With that said, I think it is important that I disclose what I am currently doing. I certainly have some money invested in PRPFX, which is the mutual fund that is loosely modeled after the permanent portfolio.
However, beyond PRPFX, I am quite light on stocks. Stocks make up less than 25% of my total financial assets. If you exclude some specialty stocks in precious metals and energy, then I am way below 25%.
Is this speculation? Yes. But it is very calculated. After all, what is the worst that can happen in terms of my investment portfolio? The worst-case scenario that could result from this deviation is that stocks continue to go higher for a long period of time. I will miss out on the gains.
I am betting on a major correction (or worse) in U.S. stocks in the somewhat near term. I am making this bet by not owning as much as what is recommended in the permanent portfolio. I have not yet proactively bet in any significant way by shorting the market. I may decide to buy a bear fund at some point, but I will limit my exposure in case I am completely wrong and stocks go up.
The permanent portfolio offers simplicity. You don’t even really need to follow the financial markets in order to follow it. You just have to rebalance your portfolio once in a while. Even simpler, you can buy PRPFX and let it sit there. (I have warned in other writings that PRPFX is a bit more speculative than the actual permanent portfolio.)

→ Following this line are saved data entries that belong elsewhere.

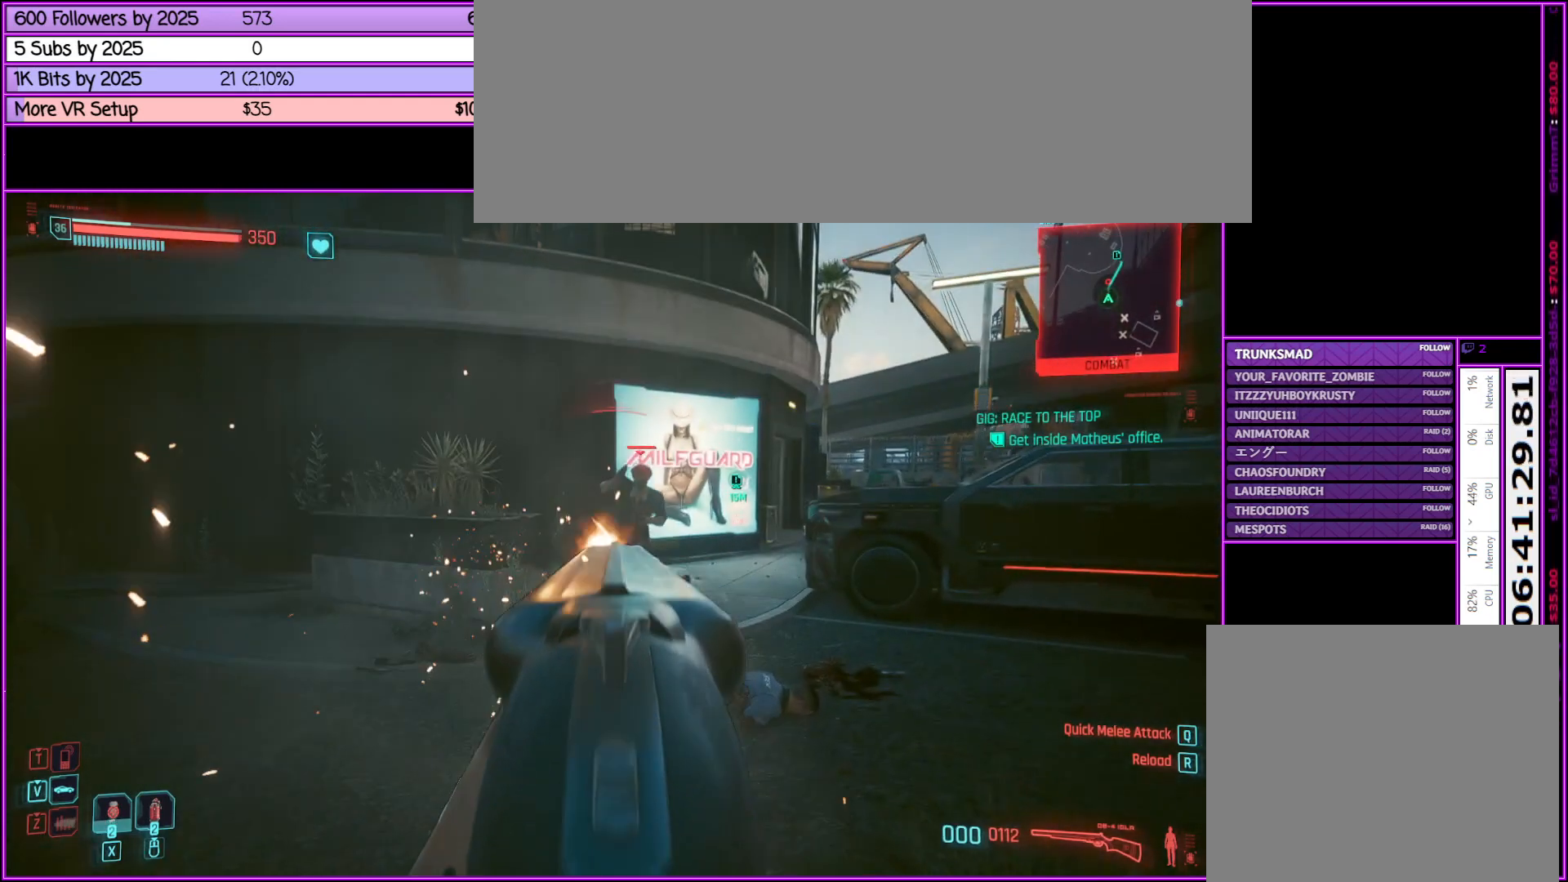
{"keys": ["w"], "mouse": ["right"], "events": [[250, "mouse_left", "up"]]}
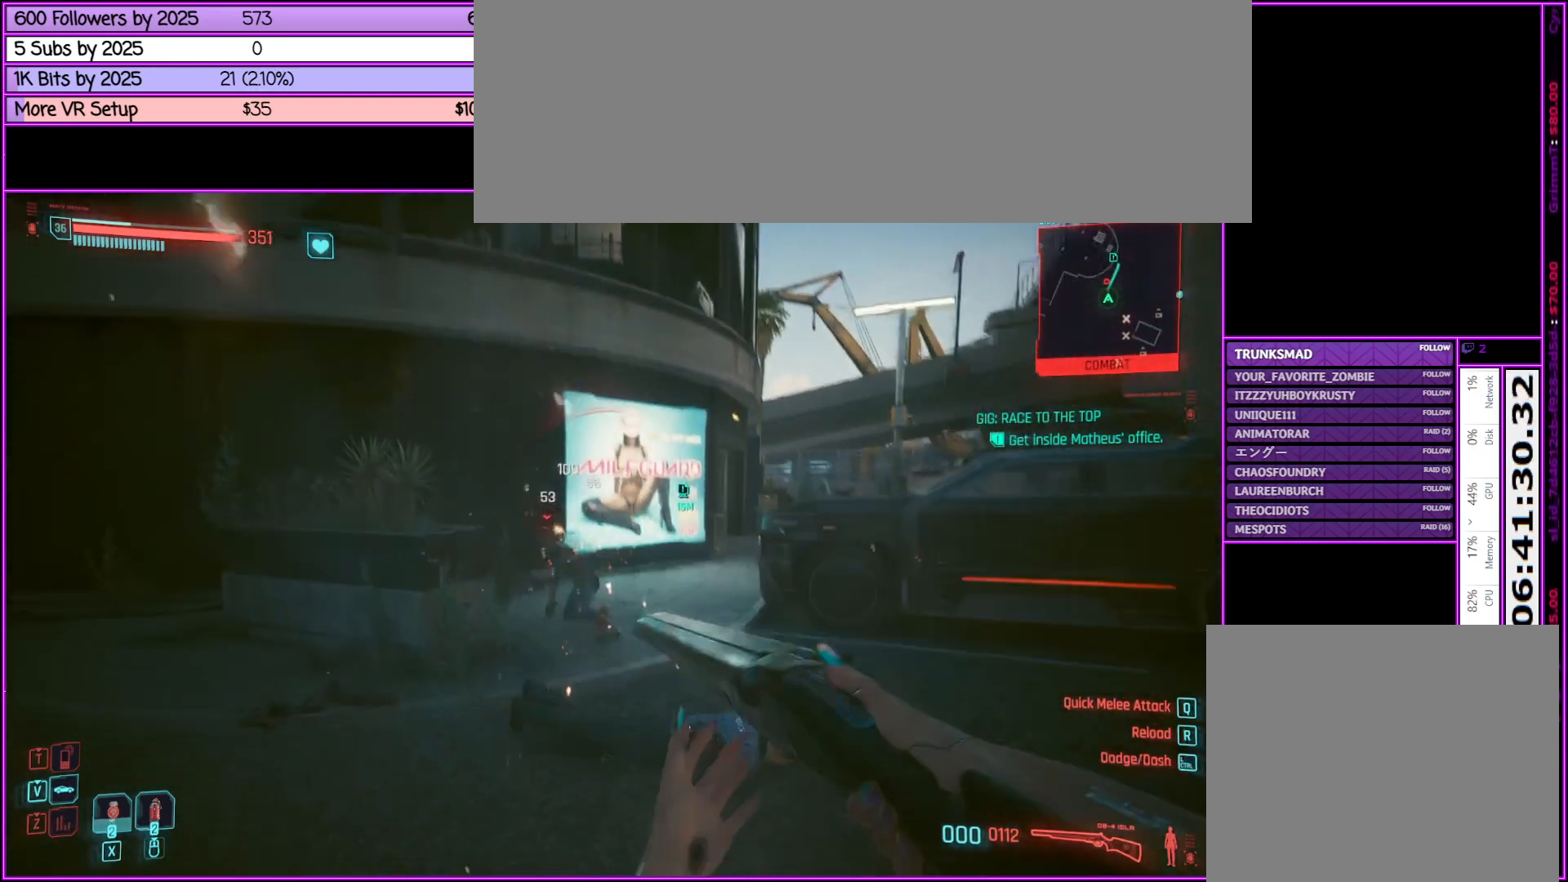
{"keys": ["a", "w"], "mouse": [], "events": [[267, "mouse_right", "up"], [500, "a", "down"]]}
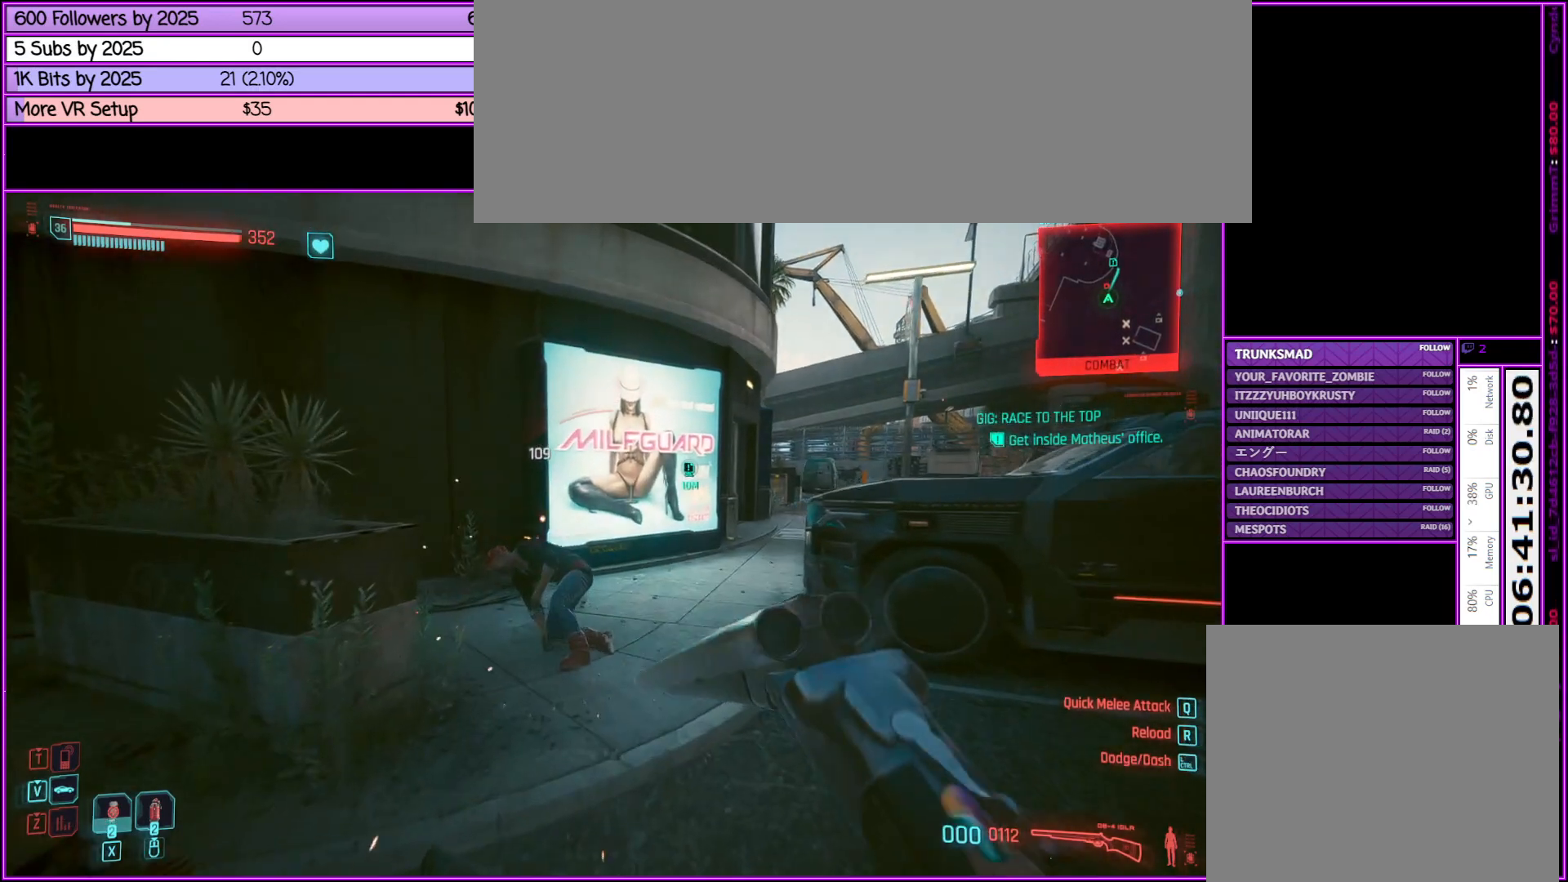
{"keys": ["w"], "mouse": [], "events": [[133, "a", "up"]]}
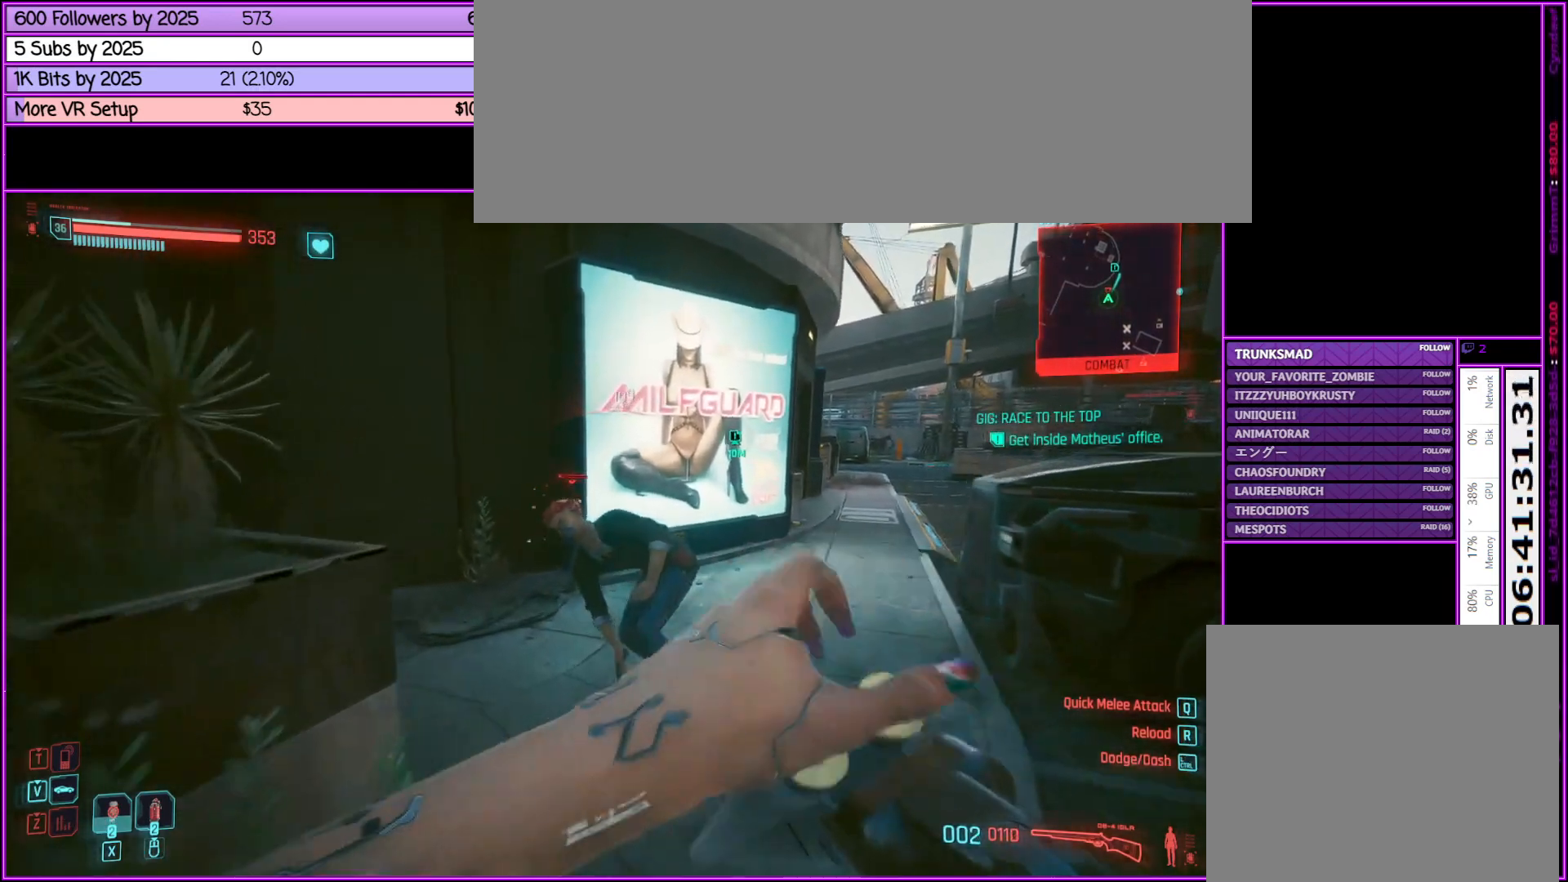
{"keys": [], "mouse": [], "events": [[250, "w", "up"]]}
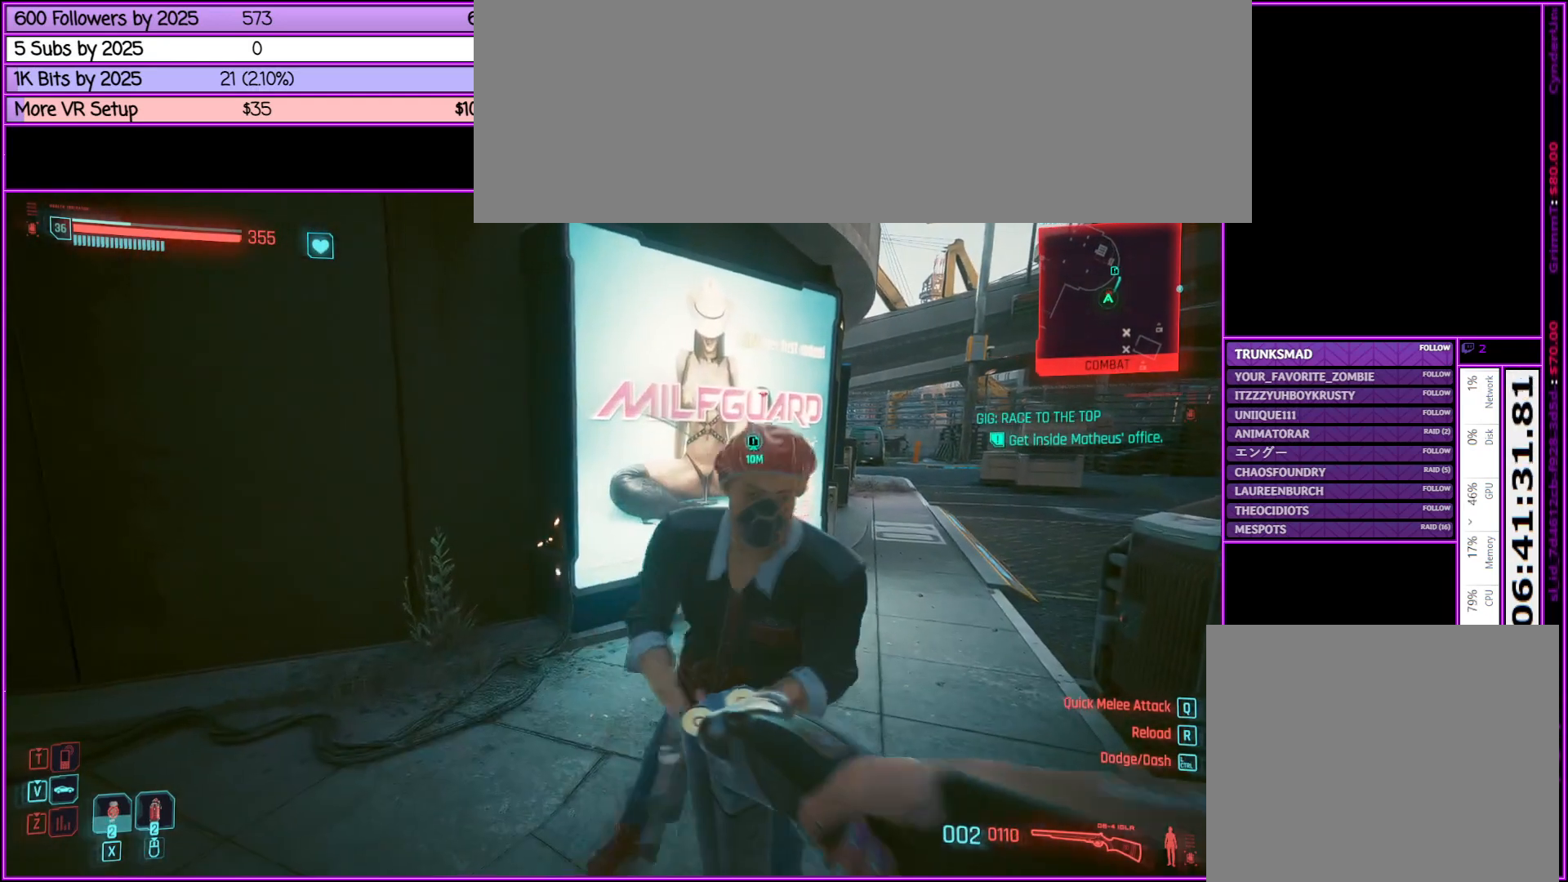
{"keys": [], "mouse": [], "events": []}
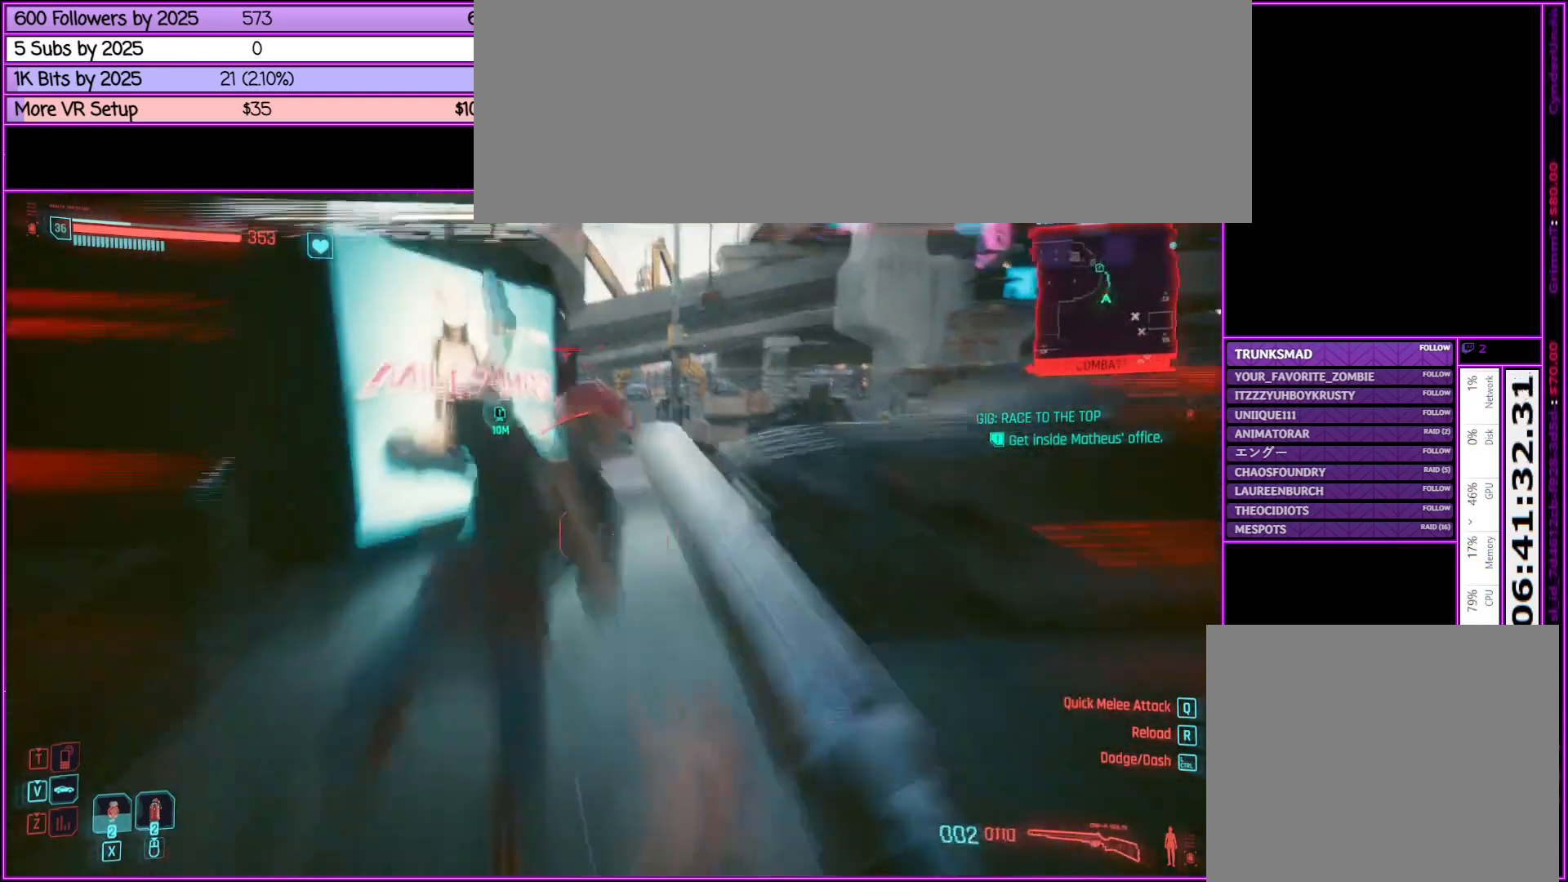
{"keys": [], "mouse": [], "events": []}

I am light on stocks knowing that this is a deviation. I just want to disclose this because I am such a strong advocate of the permanent portfolio. I am still using it as my guide, but I am deviating in accordance with what I think is currently happening in the economy.
Stocks are near all-time highs. They went down quite a bit today because the U.S. government has essentially started a proxy war with Iran. This has added uncertainty. But even if things cool down with Iran, I think stocks are in trouble.
The yield curve mostly inverted for several months in 2019. The 3-month yield was higher than the 10-year yield. This is a recession warning. Meanwhile, starting in September, the Fed has intervened in the “repo” market in order to prevent a spiking of short-term interest rates.
In 2019, the S&P 500 was up about 29%. The Nasdaq was up 35%. This is not normal. Does anyone honestly think that the economy is booming so much, and profits are going to be so high, that these valuations are justified?
I think the downturn will begin in 2020. Maybe it can be delayed until 2021, but I doubt it. No one can know for sure. But I am willing to forego possible gains in the stock market in order to protect against possible losses. I think the downside is much greater than the upside at this point. And when the implosion begins, it is going to get ugly. I can’t discount the possibility of something very severe, where stocks go down in the neighborhood of 70 or 80 percent. I am not saying this is going to happen, but it is a realistic possibility.
If and when the stock crash happens and the Fed ramps up its monetary inflation – as it surely will do – then I will go back to 25% in stocks as part of the permanent portfolio. If stocks get beaten down bad enough and I have the courage to do so, maybe I will go a little heavy in stocks at that time.
I believe the stock bubble is the biggest bubble at this point that could implode at any time. There is a giant government bubble, but unfortunately we may have to wait a while longer before that implodes.